The petition, which so far has attracted nearly 7,000 signatures, calls for recognition of the “lifeline” role wholesalers play in supplying hospitals, care homes and schools and highlights how they have been “excluded from much government support and face sector-wide closures”.

It says that must change and that “bespoke financial support packages must be offered by government now”.

Northern Isles MP Alistair Carmichael spoke in the House of Commons earlier this week of how many small businesses in the islands were reliant on wholesalers that had been “significantly impacted” by the pandemic.

“For communities such as those in Orkney and Shetland, the wholesale sector provides a range of business services that goes well beyond the support of local retail businesses,” the Liberal Democrat MP said.

He referred to Scottish Wholesale Association (SWA) data showing that 10 per cent of the workforce has already been lost, with some businesses losing over 80 per cent of trade, and even after some restrictions have been eased wholesalers are “operating at 30 per cent of their pre-Covid levels”.
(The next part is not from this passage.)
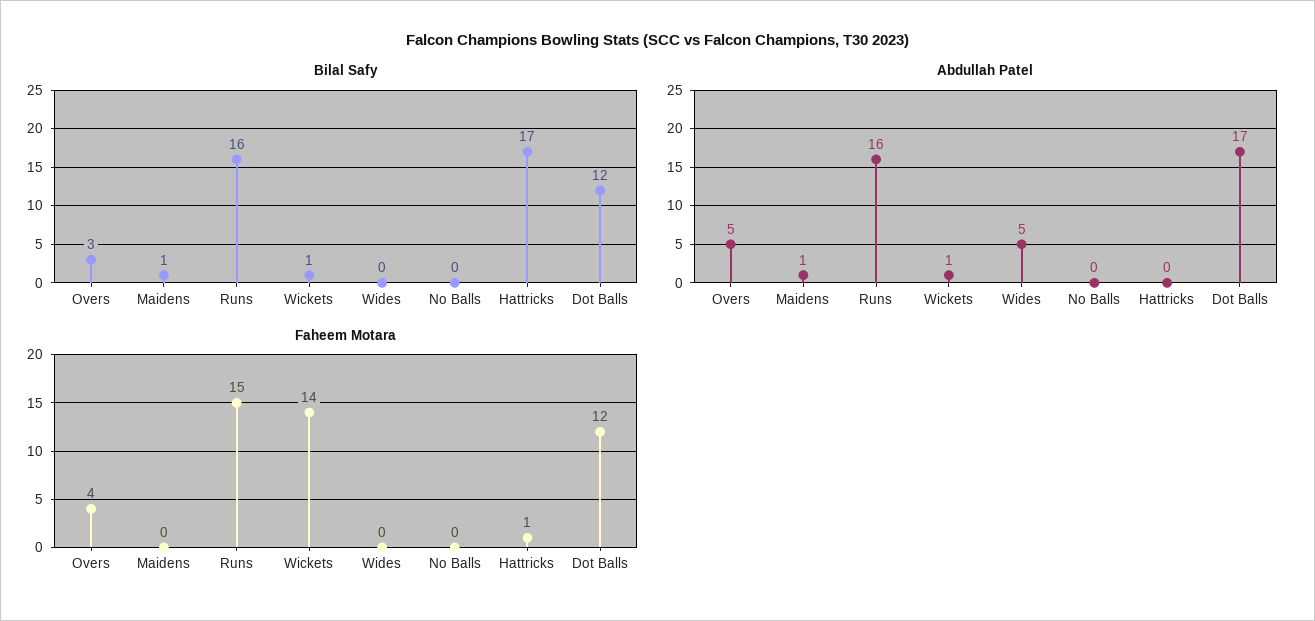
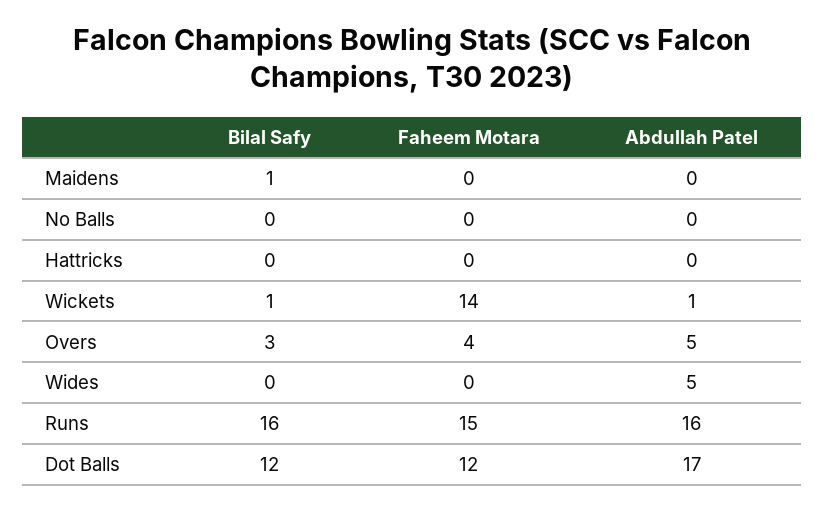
Bilal Safy, Hattricks: 17 -> 0
Abdullah Patel, Maidens: 1 -> 0
Faheem Motara, Hattricks: 1 -> 0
Carmichael said: “To give credit where it is due, the Scottish Government introduced the Scottish wholesale food and drink resilience fund, but even then, they did not reach every business that needed the help.

“It was supposed to be a six-month package, but it has been overtaken by events. The SWA is looking for an immediate top-up of the fund in the region of £50 million, and that is needed now, not in the next financial year.”